■ **WORK ITEM A**
Substitute "Бетон" for "Кирпич" in the rows, beginning at the first line and stopping after the line that contains "Tradycją już się". Keep all other text unchanged.

■ **EXTRACT**
------------------------------------------------
I think these kind of changes to the ClusterEntrypoint deserve a separate
design and discussion.

>


> (1). cluster entrypoint
>
> The lifecycle of LeaderClient is like LeaderServer.
>
> (2). task manager
>
> The lifecycle of LeaderClient is bound to the lifecycle of task manager.
> Specifically, it runs on `rpcService` starts on task manager runner and
> stops
> when the service gets shut down.
>
> (3). cluster client
>
> The lifecycle of LeaderClient is bound to the ClusterClient. With our
> codebase,
> only RestClusterClient should do the adaptation. When start ClientHAService
> based on LeaderClient, it starts a dedicated rpc service on which the
> LeaderClient runs. The service as well as the LeaderClient gets shut down
> on
> RestClusterClient closed, where ClientHAService#close called. It is a
> transparent implementation inside a specific ClientHAService; thus also, no
> changes to the existing interfaces.
>
> 2. The proposal to replace existing non-ha services
>
> Well, I see your concerns on replace existing stable services hurriedly
> with
> a new implementation. Here I list the pros and cons of this replacement. If
> we
> agree that it does good I can provide an neat and full featured
> implementation
> for preview and see concretely what we add and what we gain. For
> integration,
> we can then first integrate with MiniCluster and later.
>
> pros:
>
> + We don't need to pass the address of job manager among slot request.
------------------------------------------------
■ **PROVIDED ENTRIES**

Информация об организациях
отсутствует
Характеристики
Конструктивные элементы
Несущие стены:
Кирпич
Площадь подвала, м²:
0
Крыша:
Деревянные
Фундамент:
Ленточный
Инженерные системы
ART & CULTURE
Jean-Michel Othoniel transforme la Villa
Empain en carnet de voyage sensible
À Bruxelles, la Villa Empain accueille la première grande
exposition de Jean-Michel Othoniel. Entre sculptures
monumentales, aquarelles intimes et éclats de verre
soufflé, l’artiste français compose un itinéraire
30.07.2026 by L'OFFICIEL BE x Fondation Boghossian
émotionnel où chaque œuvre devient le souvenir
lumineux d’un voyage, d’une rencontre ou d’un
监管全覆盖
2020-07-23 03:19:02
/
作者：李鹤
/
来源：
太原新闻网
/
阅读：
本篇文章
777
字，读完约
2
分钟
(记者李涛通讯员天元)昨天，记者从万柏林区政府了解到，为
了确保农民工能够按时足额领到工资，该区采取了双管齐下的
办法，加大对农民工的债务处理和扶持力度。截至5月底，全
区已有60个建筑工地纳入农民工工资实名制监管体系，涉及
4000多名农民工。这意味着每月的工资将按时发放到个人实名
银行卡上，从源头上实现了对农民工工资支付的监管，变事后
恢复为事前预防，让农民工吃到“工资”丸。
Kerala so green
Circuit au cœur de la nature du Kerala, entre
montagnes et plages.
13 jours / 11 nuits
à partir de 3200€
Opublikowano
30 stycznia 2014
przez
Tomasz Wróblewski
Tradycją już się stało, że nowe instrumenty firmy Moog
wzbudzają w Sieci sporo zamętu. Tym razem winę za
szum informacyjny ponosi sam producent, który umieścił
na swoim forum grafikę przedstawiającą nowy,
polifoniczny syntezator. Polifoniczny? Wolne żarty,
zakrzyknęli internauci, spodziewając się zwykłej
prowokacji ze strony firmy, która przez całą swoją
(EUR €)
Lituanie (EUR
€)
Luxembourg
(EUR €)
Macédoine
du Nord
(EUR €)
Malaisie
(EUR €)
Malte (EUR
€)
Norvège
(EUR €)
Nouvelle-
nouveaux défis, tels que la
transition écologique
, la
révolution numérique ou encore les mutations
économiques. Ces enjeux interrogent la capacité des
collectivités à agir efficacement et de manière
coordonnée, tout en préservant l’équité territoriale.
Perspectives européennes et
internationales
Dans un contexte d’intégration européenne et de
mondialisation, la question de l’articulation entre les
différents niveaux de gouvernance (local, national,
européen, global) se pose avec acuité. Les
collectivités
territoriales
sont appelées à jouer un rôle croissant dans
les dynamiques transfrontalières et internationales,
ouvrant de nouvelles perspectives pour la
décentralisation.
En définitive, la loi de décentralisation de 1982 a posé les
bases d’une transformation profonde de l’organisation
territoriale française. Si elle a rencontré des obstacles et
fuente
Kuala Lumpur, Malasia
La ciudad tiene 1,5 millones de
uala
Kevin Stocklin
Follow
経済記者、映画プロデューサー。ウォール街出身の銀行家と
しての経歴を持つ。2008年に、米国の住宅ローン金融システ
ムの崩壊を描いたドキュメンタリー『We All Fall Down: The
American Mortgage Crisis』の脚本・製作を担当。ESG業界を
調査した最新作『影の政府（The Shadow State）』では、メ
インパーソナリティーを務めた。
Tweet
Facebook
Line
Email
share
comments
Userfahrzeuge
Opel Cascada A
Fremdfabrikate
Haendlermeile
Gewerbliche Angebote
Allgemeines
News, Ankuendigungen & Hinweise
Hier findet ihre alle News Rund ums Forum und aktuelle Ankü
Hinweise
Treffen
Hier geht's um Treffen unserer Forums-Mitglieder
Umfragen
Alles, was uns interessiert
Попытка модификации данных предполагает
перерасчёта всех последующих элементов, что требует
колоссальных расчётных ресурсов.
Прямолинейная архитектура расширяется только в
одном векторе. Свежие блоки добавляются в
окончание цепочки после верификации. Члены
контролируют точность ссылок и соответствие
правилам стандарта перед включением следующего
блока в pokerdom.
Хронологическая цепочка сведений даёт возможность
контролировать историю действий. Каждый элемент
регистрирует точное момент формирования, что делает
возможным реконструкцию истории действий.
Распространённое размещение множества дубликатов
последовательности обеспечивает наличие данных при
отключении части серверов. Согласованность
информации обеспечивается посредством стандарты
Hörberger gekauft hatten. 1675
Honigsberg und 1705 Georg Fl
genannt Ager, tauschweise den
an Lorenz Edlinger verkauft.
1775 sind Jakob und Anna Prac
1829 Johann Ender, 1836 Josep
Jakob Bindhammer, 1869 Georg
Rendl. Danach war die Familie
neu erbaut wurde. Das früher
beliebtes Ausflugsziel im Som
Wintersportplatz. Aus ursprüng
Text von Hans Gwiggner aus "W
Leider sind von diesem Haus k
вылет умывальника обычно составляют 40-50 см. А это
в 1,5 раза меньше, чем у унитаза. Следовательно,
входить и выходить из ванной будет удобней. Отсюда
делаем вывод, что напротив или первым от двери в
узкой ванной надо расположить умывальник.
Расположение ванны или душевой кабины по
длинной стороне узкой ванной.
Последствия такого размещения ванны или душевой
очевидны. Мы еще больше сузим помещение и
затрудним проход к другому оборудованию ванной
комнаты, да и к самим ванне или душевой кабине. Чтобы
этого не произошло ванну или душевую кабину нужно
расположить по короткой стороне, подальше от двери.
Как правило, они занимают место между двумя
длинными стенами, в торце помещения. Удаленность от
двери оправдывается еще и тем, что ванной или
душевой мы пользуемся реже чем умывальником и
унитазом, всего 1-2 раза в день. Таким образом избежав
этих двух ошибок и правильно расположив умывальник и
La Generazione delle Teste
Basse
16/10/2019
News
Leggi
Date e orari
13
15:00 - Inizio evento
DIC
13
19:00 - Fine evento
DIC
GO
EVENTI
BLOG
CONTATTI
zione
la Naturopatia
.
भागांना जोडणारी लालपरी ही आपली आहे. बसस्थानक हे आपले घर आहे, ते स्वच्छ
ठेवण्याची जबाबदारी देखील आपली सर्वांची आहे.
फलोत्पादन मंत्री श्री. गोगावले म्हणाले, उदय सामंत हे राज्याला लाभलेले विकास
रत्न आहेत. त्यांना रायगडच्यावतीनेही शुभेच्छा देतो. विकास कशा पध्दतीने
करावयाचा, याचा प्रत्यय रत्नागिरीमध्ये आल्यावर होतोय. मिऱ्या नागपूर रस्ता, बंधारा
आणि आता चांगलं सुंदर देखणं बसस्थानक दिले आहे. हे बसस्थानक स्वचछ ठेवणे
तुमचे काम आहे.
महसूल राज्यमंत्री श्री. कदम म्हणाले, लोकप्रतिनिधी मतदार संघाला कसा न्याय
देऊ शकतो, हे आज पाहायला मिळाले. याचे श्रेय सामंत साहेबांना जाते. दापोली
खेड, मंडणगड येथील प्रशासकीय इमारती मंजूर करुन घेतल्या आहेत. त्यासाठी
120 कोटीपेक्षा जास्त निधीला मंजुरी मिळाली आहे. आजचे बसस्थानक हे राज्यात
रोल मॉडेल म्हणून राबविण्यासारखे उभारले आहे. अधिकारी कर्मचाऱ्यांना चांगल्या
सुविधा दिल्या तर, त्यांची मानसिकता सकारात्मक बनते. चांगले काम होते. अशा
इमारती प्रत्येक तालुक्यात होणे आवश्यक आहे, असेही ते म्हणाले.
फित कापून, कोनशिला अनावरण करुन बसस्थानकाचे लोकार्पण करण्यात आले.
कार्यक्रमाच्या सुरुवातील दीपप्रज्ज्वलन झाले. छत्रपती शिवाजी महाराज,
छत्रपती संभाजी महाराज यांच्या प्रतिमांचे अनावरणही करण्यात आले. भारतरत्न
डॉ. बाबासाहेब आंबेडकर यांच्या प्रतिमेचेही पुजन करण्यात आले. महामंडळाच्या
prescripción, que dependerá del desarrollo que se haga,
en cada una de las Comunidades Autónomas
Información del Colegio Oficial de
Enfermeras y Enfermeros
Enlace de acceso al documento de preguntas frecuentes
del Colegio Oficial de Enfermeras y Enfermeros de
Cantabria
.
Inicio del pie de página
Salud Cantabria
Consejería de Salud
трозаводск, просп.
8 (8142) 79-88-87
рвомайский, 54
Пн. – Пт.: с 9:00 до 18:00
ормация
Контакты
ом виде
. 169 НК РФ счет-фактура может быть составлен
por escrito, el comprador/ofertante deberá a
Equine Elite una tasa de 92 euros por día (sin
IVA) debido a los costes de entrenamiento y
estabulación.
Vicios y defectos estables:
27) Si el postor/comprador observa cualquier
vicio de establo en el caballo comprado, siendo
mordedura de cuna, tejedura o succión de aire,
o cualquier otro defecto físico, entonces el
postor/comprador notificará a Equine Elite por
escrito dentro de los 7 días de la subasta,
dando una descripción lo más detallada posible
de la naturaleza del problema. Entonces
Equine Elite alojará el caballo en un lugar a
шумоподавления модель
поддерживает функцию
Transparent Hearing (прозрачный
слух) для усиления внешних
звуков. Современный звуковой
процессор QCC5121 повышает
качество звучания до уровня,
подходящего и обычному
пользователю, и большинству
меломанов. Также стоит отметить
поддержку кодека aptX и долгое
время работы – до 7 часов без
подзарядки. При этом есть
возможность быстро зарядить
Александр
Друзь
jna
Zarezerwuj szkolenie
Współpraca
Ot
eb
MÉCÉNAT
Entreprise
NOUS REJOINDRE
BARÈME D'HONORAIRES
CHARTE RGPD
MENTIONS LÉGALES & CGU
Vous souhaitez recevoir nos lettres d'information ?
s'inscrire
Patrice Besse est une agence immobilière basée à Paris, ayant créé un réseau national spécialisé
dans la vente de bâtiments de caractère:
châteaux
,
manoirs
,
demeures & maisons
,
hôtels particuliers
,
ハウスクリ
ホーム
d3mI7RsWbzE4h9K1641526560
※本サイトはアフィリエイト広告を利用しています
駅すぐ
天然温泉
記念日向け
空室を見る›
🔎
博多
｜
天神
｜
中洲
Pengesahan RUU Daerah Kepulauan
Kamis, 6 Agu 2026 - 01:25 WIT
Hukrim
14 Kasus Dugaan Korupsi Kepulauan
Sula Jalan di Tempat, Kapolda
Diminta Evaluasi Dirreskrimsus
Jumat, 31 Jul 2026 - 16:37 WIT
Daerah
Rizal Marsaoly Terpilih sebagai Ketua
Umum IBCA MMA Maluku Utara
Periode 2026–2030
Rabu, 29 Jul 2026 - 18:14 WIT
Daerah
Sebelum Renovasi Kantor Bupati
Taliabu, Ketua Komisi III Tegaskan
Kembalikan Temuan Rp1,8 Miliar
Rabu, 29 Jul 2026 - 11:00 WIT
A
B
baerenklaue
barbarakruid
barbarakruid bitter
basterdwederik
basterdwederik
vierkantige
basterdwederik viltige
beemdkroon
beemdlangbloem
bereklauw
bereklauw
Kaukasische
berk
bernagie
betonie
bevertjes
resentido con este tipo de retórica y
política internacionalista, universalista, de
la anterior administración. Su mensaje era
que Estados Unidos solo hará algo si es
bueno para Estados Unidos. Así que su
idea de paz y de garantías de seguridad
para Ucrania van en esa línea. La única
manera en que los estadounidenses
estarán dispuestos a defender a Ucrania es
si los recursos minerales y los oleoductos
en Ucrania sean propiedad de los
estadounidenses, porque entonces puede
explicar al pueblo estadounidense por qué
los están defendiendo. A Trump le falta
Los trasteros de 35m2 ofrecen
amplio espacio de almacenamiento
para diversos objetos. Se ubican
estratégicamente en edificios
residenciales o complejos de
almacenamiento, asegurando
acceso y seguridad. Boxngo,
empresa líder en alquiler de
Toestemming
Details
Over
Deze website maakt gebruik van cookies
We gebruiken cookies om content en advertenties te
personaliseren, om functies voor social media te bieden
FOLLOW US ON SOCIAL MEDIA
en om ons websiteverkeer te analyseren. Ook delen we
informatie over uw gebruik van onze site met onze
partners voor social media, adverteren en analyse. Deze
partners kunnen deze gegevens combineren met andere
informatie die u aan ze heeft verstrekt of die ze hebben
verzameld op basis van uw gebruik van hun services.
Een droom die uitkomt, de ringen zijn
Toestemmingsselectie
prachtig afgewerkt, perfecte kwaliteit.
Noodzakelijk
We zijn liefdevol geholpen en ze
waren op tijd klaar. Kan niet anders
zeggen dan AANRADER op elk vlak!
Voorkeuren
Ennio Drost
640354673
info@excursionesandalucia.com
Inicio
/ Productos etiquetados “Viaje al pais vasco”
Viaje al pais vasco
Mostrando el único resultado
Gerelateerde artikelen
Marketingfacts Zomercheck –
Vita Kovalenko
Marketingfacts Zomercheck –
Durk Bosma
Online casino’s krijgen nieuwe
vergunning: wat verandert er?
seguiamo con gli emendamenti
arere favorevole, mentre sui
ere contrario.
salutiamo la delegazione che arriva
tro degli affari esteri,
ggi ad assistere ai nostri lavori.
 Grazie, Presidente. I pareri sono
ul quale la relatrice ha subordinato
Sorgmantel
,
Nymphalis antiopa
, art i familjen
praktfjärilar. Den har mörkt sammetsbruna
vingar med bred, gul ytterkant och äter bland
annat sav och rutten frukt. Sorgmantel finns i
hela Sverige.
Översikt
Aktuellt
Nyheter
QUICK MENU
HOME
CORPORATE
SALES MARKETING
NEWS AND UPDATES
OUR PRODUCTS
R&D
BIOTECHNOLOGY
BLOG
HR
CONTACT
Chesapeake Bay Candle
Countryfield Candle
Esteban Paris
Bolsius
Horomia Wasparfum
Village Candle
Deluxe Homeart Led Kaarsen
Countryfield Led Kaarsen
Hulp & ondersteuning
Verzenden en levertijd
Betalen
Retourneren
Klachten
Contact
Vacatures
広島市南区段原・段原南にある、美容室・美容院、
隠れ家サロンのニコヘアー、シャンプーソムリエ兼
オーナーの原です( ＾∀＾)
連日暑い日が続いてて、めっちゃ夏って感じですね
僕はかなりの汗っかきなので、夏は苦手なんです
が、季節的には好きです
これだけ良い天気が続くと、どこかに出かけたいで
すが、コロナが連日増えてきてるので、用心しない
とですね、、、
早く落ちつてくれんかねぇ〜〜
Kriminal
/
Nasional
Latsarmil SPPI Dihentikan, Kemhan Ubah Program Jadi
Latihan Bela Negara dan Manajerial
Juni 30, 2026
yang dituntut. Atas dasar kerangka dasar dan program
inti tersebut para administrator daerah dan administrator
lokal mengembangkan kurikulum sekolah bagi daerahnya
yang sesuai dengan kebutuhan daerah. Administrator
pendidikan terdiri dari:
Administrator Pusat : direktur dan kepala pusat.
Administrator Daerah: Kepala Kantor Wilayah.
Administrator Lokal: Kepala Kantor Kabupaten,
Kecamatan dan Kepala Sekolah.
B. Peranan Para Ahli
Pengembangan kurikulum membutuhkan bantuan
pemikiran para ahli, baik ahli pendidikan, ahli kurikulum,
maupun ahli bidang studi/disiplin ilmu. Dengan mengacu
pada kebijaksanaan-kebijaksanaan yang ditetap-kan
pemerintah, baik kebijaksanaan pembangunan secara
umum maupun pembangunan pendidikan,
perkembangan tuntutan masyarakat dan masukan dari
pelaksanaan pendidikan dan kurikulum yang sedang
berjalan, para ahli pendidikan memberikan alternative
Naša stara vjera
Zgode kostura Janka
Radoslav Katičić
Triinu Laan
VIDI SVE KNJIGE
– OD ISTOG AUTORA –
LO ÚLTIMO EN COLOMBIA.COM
------------------------------------------------
■ **WORK ITEM B**
In the excerpt about LeaderClient, list the numbered headings under which the lifecycle of LeaderClient is described.

■ **TASK RESULT A**
Информация об организациях
отсутствует
Характеристики
Конструктивные элементы
Несущие стены:
Бетон
Площадь подвала, м²:
0
Крыша:
Деревянные
Фундамент:
Ленточный
Инженерные системы
ART & CULTURE
Jean-Michel Othoniel transforme la Villa
Empain en carnet de voyage sensible
À Bruxelles, la Villa Empain accueille la première grande
exposition de Jean-Michel Othoniel. Entre sculptures
monumentales, aquarelles intimes et éclats de verre
soufflé, l’artiste français compose un itinéraire
30.07.2026 by L'OFFICIEL BE x Fondation Boghossian
émotionnel où chaque œuvre devient le souvenir
lumineux d’un voyage, d’une rencontre ou d’un
监管全覆盖
2020-07-23 03:19:02
/
作者：李鹤
/
来源：
太原新闻网
/
阅读：
本篇文章
777
字，读完约
2
分钟
(记者李涛通讯员天元)昨天，记者从万柏林区政府了解到，为
了确保农民工能够按时足额领到工资，该区采取了双管齐下的
办法，加大对农民工的债务处理和扶持力度。截至5月底，全
区已有60个建筑工地纳入农民工工资实名制监管体系，涉及
4000多名农民工。这意味着每月的工资将按时发放到个人实名
银行卡上，从源头上实现了对农民工工资支付的监管，变事后
恢复为事前预防，让农民工吃到“工资”丸。
Kerala so green
Circuit au cœur de la nature du Kerala, entre
montagnes et plages.
13 jours / 11 nuits
à partir de 3200€
Opublikowano
30 stycznia 2014
przez
Tomasz Wróblewski
Tradycją już się stało, że nowe instrumenty firmy Moog

■ **TASK RESULT B**
(1). cluster entrypoint
(2). task manager
(3). cluster client